> _Problem to work on_: Every line containing the string "juni" is to be copied from the records.

> _Entries supplied_:
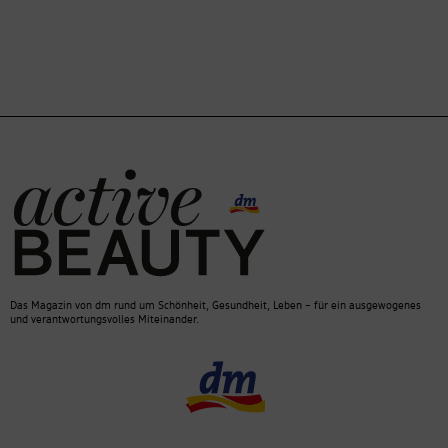
Das Magazin von dm rund um Schönheit, Gesundheit, Leben – für ein ausgewogenes
und verantwortungsvolles Miteinander.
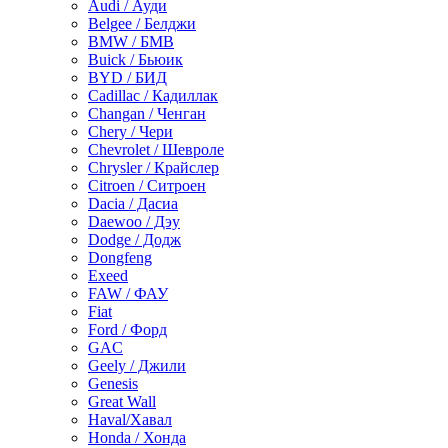
Audi / Ауди
Belgee / Белджи
BMW / БМВ
Buick / Бьюик
BYD / БИД
Cadillac / Кадиллак
Changan / Ченган
Chery / Чери
Chevrolet / Шевроле
Chrysler / Крайслер
Citroen / Ситроен
Dacia / Дасиа
Daewoo / Дэу
Dodge / Додж
Dongfeng
Exeed
FAW / ФАУ
Fiat
Ford / Форд
GAC
Geely / Джили
Genesis
Great Wall
Haval/Хавал
Honda / Хонда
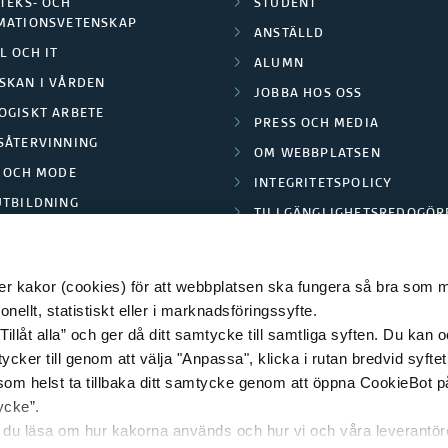
TEKS- OCH
STUDENT
MATIONSVETENSKAP
ANSTÄLLD
L OCH IT
ALUMN
SKAN I VÅRDEN
JOBBA HOS OSS
OGISKT ARBETE
PRESS OCH MEDIA
SÅTERVINNING
OM WEBBPLATSEN
L OCH MODE
INTEGRITETSPOLICY
UTBILDNING
TILLGÄNGLIGHETSREDOGÖR
E PARK BORÅS
 kakor (cookies) för att webbplatsen ska fungera så bra som möj
ellt, statistiskt eller i marknadsföringssyfte.
Tillåt alla” och ger då ditt samtycke till samtliga syften. Du kan o
© 2026 HÖGSKOLAN I BORÅS
ycker till genom att välja "Anpassa", klicka i rutan bredvid syfte
 som helst ta tillbaka ditt samtycke genom att öppna CookieBot p
ycke”.
n du läsa om hur kakorna används och hur vi och våra leverantö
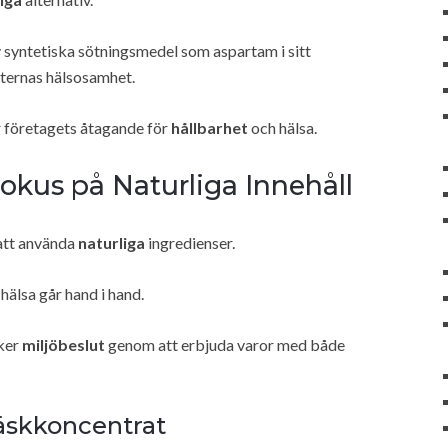
 syntetiska sötningsmedel som aspartam i sitt
ukternas hälsosamhet.
r företagets åtagande för
hållbarhet
och hälsa.
kus på Naturliga Innehåll
att använda
naturliga
ingredienser.
älsa går hand i hand.
ker
miljöbeslut
genom att erbjuda varor med både
äskkoncentrat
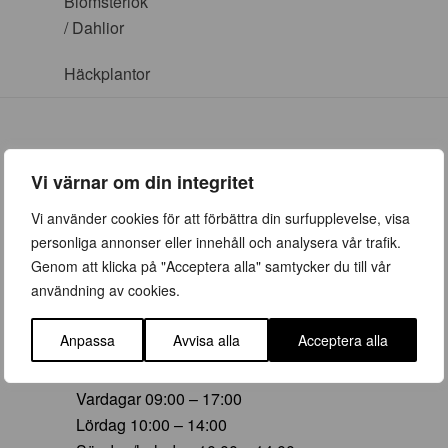
Blomsterlök
/ Dahlior
Häckplantor
Vi värnar om din integritet
ÖPPETTIDER
Vi använder cookies för att förbättra din surfupplevelse, visa
personliga annonser eller innehåll och analysera vår trafik.
Vår (23 mars – 28 juni)
Genom att klicka på "Acceptera alla" samtycker du till vår
Vardagar 09:00 – 19:00
användning av cookies.
Lördag 10:00 – 16:00
Söndag/helgdag 10:00 – 16:00
Anpassa
Avvisa alla
Acceptera alla
Sommar (29 juni – 16 aug)
Vardagar 09:00 – 17:00
Lördag 10:00 – 14:00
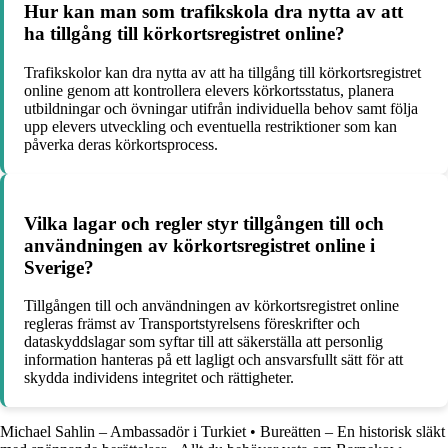
Hur kan man som trafikskola dra nytta av att
ha tillgång till körkortsregistret online?
Trafikskolor kan dra nytta av att ha tillgång till körkortsregistret
online genom att kontrollera elevers körkortsstatus, planera
utbildningar och övningar utifrån individuella behov samt följa
upp elevers utveckling och eventuella restriktioner som kan
påverka deras körkortsprocess.
Vilka lagar och regler styr tillgången till och
användningen av körkortsregistret online i
Sverige?
Tillgången till och användningen av körkortsregistret online
regleras främst av Transportstyrelsens föreskrifter och
dataskyddslagar som syftar till att säkerställa att personlig
information hanteras på ett lagligt och ansvarsfullt sätt för att
skydda individens integritet och rättigheter.
Michael Sahlin – Ambassadör i Turkiet
•
Bureätten – En historisk släkt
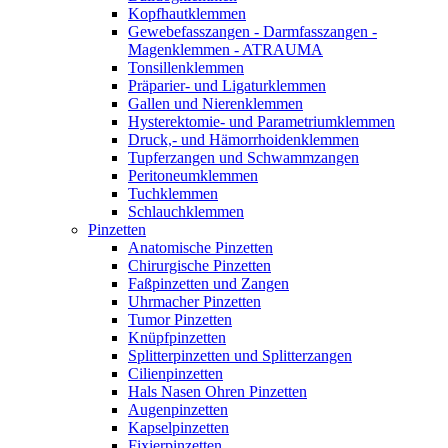
Kopfhautklemmen
Gewebefasszangen - Darmfasszangen -
Magenklemmen - ATRAUMA
Tonsillenklemmen
Präparier- und Ligaturklemmen
Gallen und Nierenklemmen
Hysterektomie- und Parametriumklemmen
Druck,- und Hämorrhoidenklemmen
Tupferzangen und Schwammzangen
Peritoneumklemmen
Tuchklemmen
Schlauchklemmen
Pinzetten
Anatomische Pinzetten
Chirurgische Pinzetten
Faßpinzetten und Zangen
Uhrmacher Pinzetten
Tumor Pinzetten
Knüpfpinzetten
Splitterpinzetten und Splitterzangen
Cilienpinzetten
Hals Nasen Ohren Pinzetten
Augenpinzetten
Kapselpinzetten
Fixierpinzetten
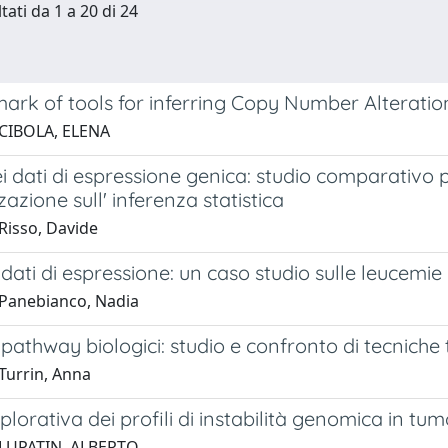
tati da 1 a 20 di 24
ark of tools for inferring Copy Number Alterati
 CIBOLA, ELENA
ei dati di espressione genica: studio comparativo 
azione sull' inferenza statistica
Risso, Davide
i dati di espressione: un caso studio sulle leucemie 
Panebianco, Nadia
i pathway biologici: studio e confronto di tecniche
Turrin, Anna
splorativa dei profili di instabilità genomica in tum
 LUPATIN, ALBERTO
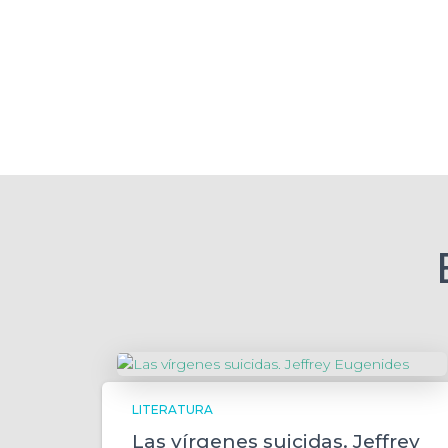
LITERATURA
Las vírgenes suicidas. Jeffrey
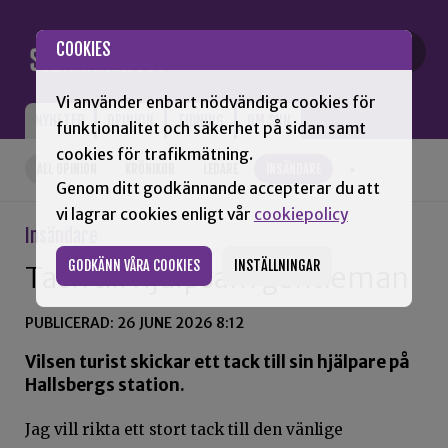
Gå till innehåll
COOKIES
Vi använder enbart nödvändiga cookies för
NYHETER
OPINION
TIDNING
OM SNN
funktionalitet och säkerhet på sidan samt
cookies för trafikmätning.
ALL OPINION
KRÖNIKOR
LEDARE
INSÄNDARE
+
Genom ditt godkännande accepterar du att
vi lagrar cookies enligt vår
cookiepolicy
Insändare
GODKÄNN VÅRA COOKIES
INSTÄLLNINGAR
Tack till hjälpsam gentleman
PUBLICERAD: 26 JUNE 2026 8:12
Vilsen turist skickar ett tack till sin hjälpare på
Hallsbergs station.
Jag vill rikta ett stort tack till den vänlige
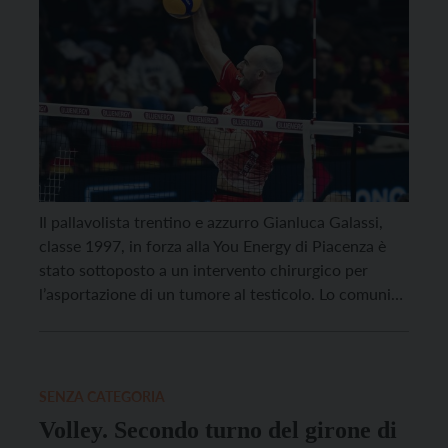
Il pallavolista trentino e azzurro Gianluca Galassi,
classe 1997, in forza alla You Energy di Piacenza è
stato sottoposto a un intervento chirurgico per
l’asportazione di un tumore al testicolo. Lo comunica
la stessa società sottolineando che “l’operazione,
eseguita con successo all’IEO di Milano, è
perfettamente riuscita”. “Ciao a tutti, c’è una cosa
che dovete […]
SENZA CATEGORIA
Volley. Secondo turno del girone di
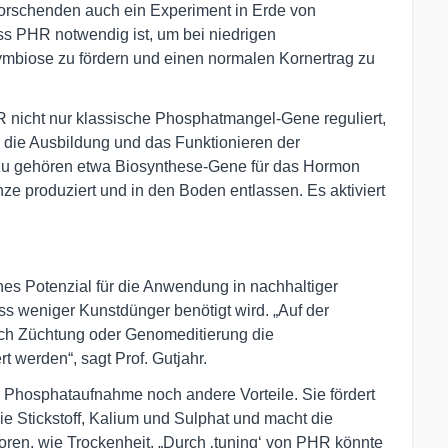
 Forschenden auch ein Experiment in Erde von
ass PHR notwendig ist, um bei niedrigen
mbiose zu fördern und einen normalen Kornertrag zu
HR nicht nur klassische Phosphatmangel-Gene reguliert,
 die Ausbildung und das Funktionieren der
rzu gehören etwa Biosynthese-Gene für das Hormon
ze produziert und in den Boden entlassen. Es aktiviert
es Potenzial für die Anwendung in nachhaltiger
ss weniger Kunstdünger benötigt wird. „Auf der
ch Züchtung oder Genomeditierung die
 werden“, sagt Prof. Gutjahr.
Phosphataufnahme noch andere Vorteile. Sie fördert
e Stickstoff, Kalium und Sulphat und macht die
oren, wie Trockenheit. „Durch ‚tuning‘ von PHR könnte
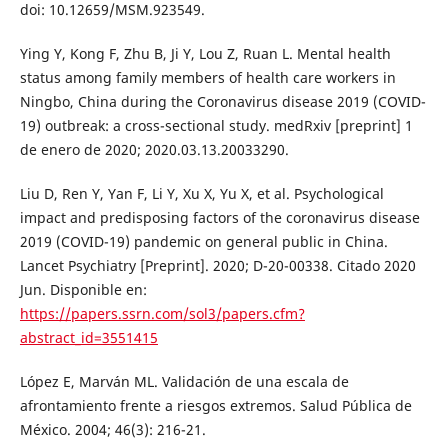
doi: 10.12659/MSM.923549.
Ying Y, Kong F, Zhu B, Ji Y, Lou Z, Ruan L. Mental health
status among family members of health care workers in
Ningbo, China during the Coronavirus disease 2019 (COVID-
19) outbreak: a cross-sectional study. medRxiv [preprint] 1
de enero de 2020; 2020.03.13.20033290.
Liu D, Ren Y, Yan F, Li Y, Xu X, Yu X, et al. Psychological
impact and predisposing factors of the coronavirus disease
2019 (COVID-19) pandemic on general public in China.
Lancet Psychiatry [Preprint]. 2020; D-20-00338. Citado 2020
Jun. Disponible en:
https://papers.ssrn.com/sol3/papers.cfm?
abstract_id=3551415
López E, Marván ML. Validación de una escala de
afrontamiento frente a riesgos extremos. Salud Pública de
México. 2004; 46(3): 216-21.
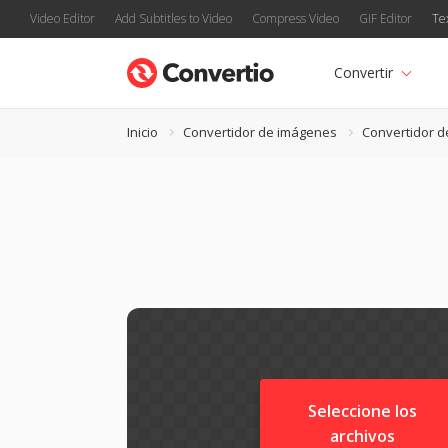
Video Editor
Add Subtitles to Video
Compress Video
GIF Editor
Te
Convertir
Inicio
Convertidor de imágenes
Convertidor d
Seleccione los
archivos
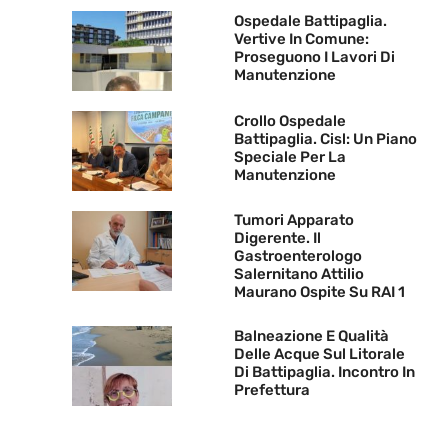
Ospedale Battipaglia.
Vertive In Comune:
Proseguono I Lavori Di
Manutenzione
Crollo Ospedale
Battipaglia. Cisl: Un Piano
Speciale Per La
Manutenzione
Tumori Apparato
Digerente. Il
Gastroenterologo
Salernitano Attilio
Maurano Ospite Su RAI 1
Balneazione E Qualità
Delle Acque Sul Litorale
Di Battipaglia. Incontro In
Prefettura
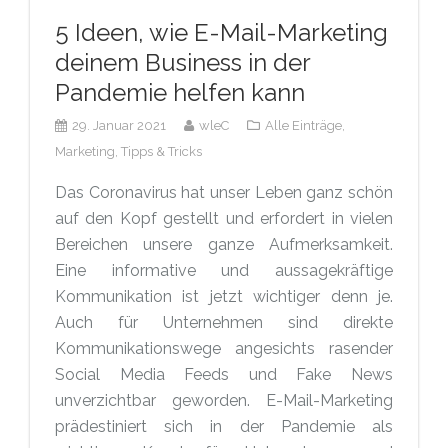
5 Ideen, wie E-Mail-Marketing
deinem Business in der
Pandemie helfen kann
29. Januar 2021
wleC
Alle Einträge,
Marketing,
Tipps & Tricks
Das Coronavirus hat unser Leben ganz schön
auf den Kopf gestellt und erfordert in vielen
Bereichen unsere ganze Aufmerksamkeit.
Eine informative und aussagekräftige
Kommunikation ist jetzt wichtiger denn je.
Auch für Unternehmen sind direkte
Kommunikationswege angesichts rasender
Social Media Feeds und Fake News
unverzichtbar geworden. E-Mail-Marketing
prädestiniert sich in der Pandemie als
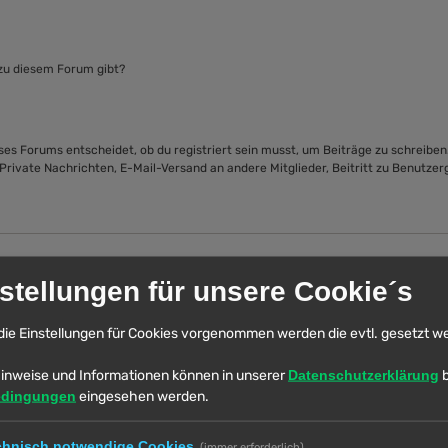
 zu diesem Forum gibt?
s Forums entscheidet, ob du registriert sein musst, um Beiträge zu schreiben. Au
 Private Nachrichten, E-Mail-Versand an andere Mitglieder, Beitritt zu Benutzer
sch: Gesetz zum Schutz der Privatsphäre von Kindern im Internet von 1998) ist 
stellungen für unsere Cookie´s
 der Eltern beziehungsweise des oder der Erziehungsberechtigten benötigen. Wen
itte beachte, dass phpBB Limited und der Besitzer dieses Boards keine Rechtsbe
die Einstellungen für Cookies vorgenommen werden die evtl. gesetzt w
enden, falls es Beschwerden oder juristische Anfragen zu diesem Forum gibt?“ b
inweise und Informationen können in unserer
Datenschutzerklärung
b
edingungen
eingesehen werden.
eschaltet hat, damit sich keine neuen Benutzer mehr anmelden können. Es könn
chnisch notwendige Cookies
(immer erforderlich)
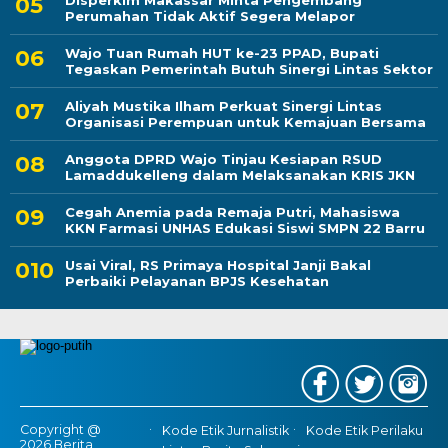
Disperkim Makassar Minta Pengembang
Perumahan Tidak Aktif Segera Melapor
Wajo Tuan Rumah HUT ke-23 PPAD, Bupati
Tegaskan Pemerintah Butuh Sinergi Lintas Sektor
Aliyah Mustika Ilham Perkuat Sinergi Lintas
Organisasi Perempuan untuk Kemajuan Bersama
Anggota DPRD Wajo Tinjau Kesiapan RSUD
Lamaddukelleng dalam Melaksanakan KRIS JKN
Cegah Anemia pada Remaja Putri, Mahasiswa
KKN Farmasi UNHAS Edukasi Siswi SMPN 22 Barru
Usai Viral, RS Primaya Hospital Janji Bakal
Perbaiki Pelayanan BPJS Kesehatan
Copyright @
Kode Etik Jurnalistik
Kode Etik Perilaku
2026 Berita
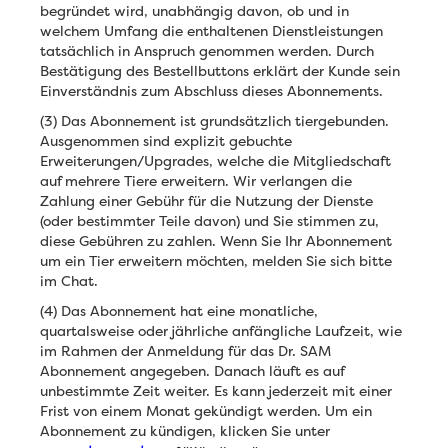
begründet wird, unabhängig davon, ob und in
welchem Umfang die enthaltenen Dienstleistungen
tatsächlich in Anspruch genommen werden. Durch
Bestätigung des Bestellbuttons erklärt der Kunde sein
Einverständnis zum Abschluss dieses Abonnements.
(3) Das Abonnement ist grundsätzlich tiergebunden.
Ausgenommen sind explizit gebuchte
Erweiterungen/Upgrades, welche die Mitgliedschaft
auf mehrere Tiere erweitern. Wir verlangen die
Zahlung einer Gebühr für die Nutzung der Dienste
(oder bestimmter Teile davon) und Sie stimmen zu,
diese Gebühren zu zahlen. Wenn Sie Ihr Abonnement
um ein Tier erweitern möchten, melden Sie sich bitte
im Chat.
(4) Das Abonnement hat eine monatliche,
quartalsweise oder jährliche anfängliche Laufzeit, wie
im Rahmen der Anmeldung für das Dr. SAM
Abonnement angegeben. Danach läuft es auf
unbestimmte Zeit weiter. Es kann jederzeit mit einer
Frist von einem Monat gekündigt werden. Um ein
Abonnement zu kündigen, klicken Sie unter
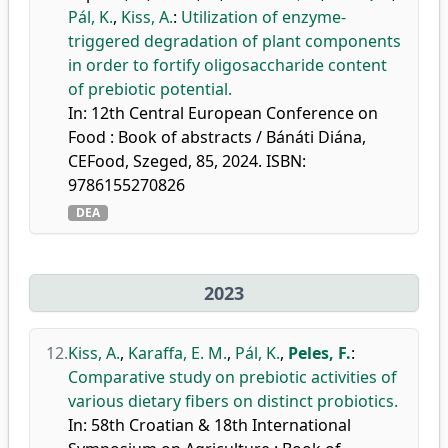
Pál, K.
,
Kiss, A.
:
Utilization of enzyme-
triggered degradation of plant components
in order to fortify oligosaccharide content
of prebiotic potential.
In: 12th Central European Conference on
Food : Book of abstracts / Bánáti Diána,
CEFood, Szeged, 85, 2024. ISBN:
9786155270826
DEA
2023
12.
Kiss, A.
,
Karaffa, E. M.
,
Pál, K.
,
Peles, F.
:
Comparative study on prebiotic activities of
various dietary fibers on distinct probiotics.
In: 58th Croatian & 18th International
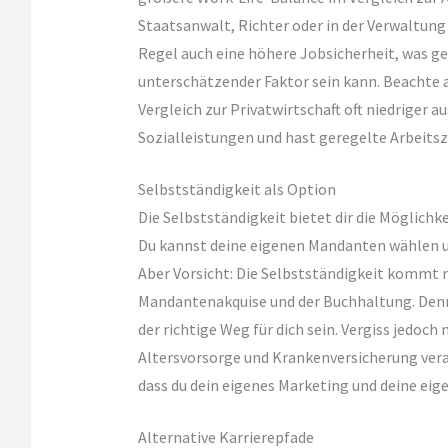
Staatsanwalt, Richter oder in der Verwaltung 
Regel auch eine höhere Jobsicherheit, was ger
unterschätzender Faktor sein kann. Beachte al
Vergleich zur Privatwirtschaft oft niedriger a
Sozialleistungen und hast geregelte Arbeitsz
Selbstständigkeit als Option
Die Selbstständigkeit bietet dir die Möglichke
Du kannst deine eigenen Mandanten wählen und
Aber Vorsicht: Die Selbstständigkeit kommt 
Mandantenakquise und der Buchhaltung. Denn
der richtige Weg für dich sein. Vergiss jedoch 
Altersvorsorge und Krankenversicherung veran
dass du dein eigenes Marketing und deine e
Alternative Karrierepfade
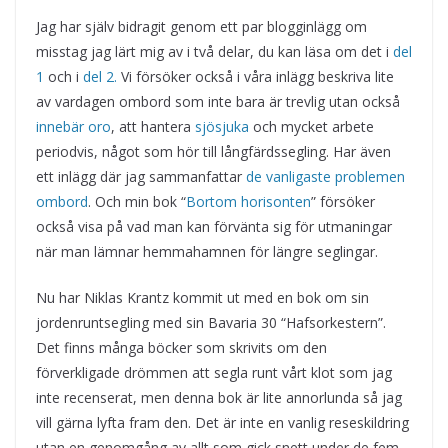
Jag har själv bidragit genom ett par blogginlägg om
misstag jag lärt mig av i två delar, du kan läsa om det i
del
1
och i
del 2.
Vi försöker också i våra inlägg beskriva lite
av vardagen ombord som inte bara är trevlig utan också
innebär oro
, att hantera
sjösjuka
och mycket arbete
periodvis, något som hör till långfärdssegling. Har även
ett inlägg där jag sammanfattar
de vanligaste problemen
ombord
. Och min bok “
Bortom horisonten
” försöker
också visa på vad man kan förvänta sig för utmaningar
när man lämnar hemmahamnen för längre seglingar.
Nu har Niklas Krantz kommit ut med en bok om sin
jordenruntsegling med sin Bavaria 30 “Hafsorkestern”.
Det finns många böcker som skrivits om den
förverkligade drömmen att segla runt vårt klot som jag
inte recenserat, men denna bok är lite annorlunda så jag
vill gärna lyfta fram den. Det är inte en vanlig reseskildring
utan en genomgång av allt som gick snett under de fem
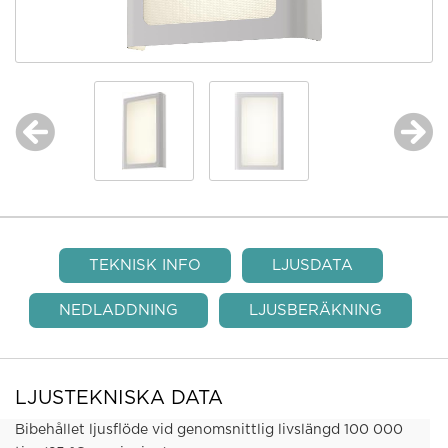
TEKNISK INFO
LJUSDATA
NEDLADDNING
LJUSBERÄKNING
LJUSTEKNISKA DATA
Bibehållet ljusflöde vid genomsnittlig livslängd 100 000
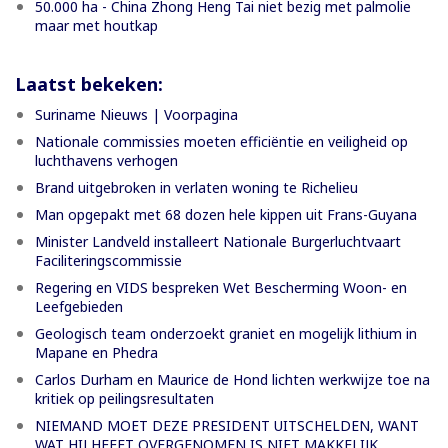
50.000 ha - China Zhong Heng Tai niet bezig met palmolie
maar met houtkap
Laatst bekeken:
Suriname Nieuws | Voorpagina
Nationale commissies moeten efficiëntie en veiligheid op
luchthavens verhogen
Brand uitgebroken in verlaten woning te Richelieu
Man opgepakt met 68 dozen hele kippen uit Frans-Guyana
Minister Landveld installeert Nationale Burgerluchtvaart
Faciliteringscommissie
Regering en VIDS bespreken Wet Bescherming Woon- en
Leefgebieden
Geologisch team onderzoekt graniet en mogelijk lithium in
Mapane en Phedra
Carlos Durham en Maurice de Hond lichten werkwijze toe na
kritiek op peilingsresultaten
NIEMAND MOET DEZE PRESIDENT UITSCHELDEN, WANT
WAT HIJ HEEFT OVERGENOMEN IS NIET MAKKELIJK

> _Exercise answer_:
Vår (23 mars – 28 juni)
Sommar (29 juni – 16 aug)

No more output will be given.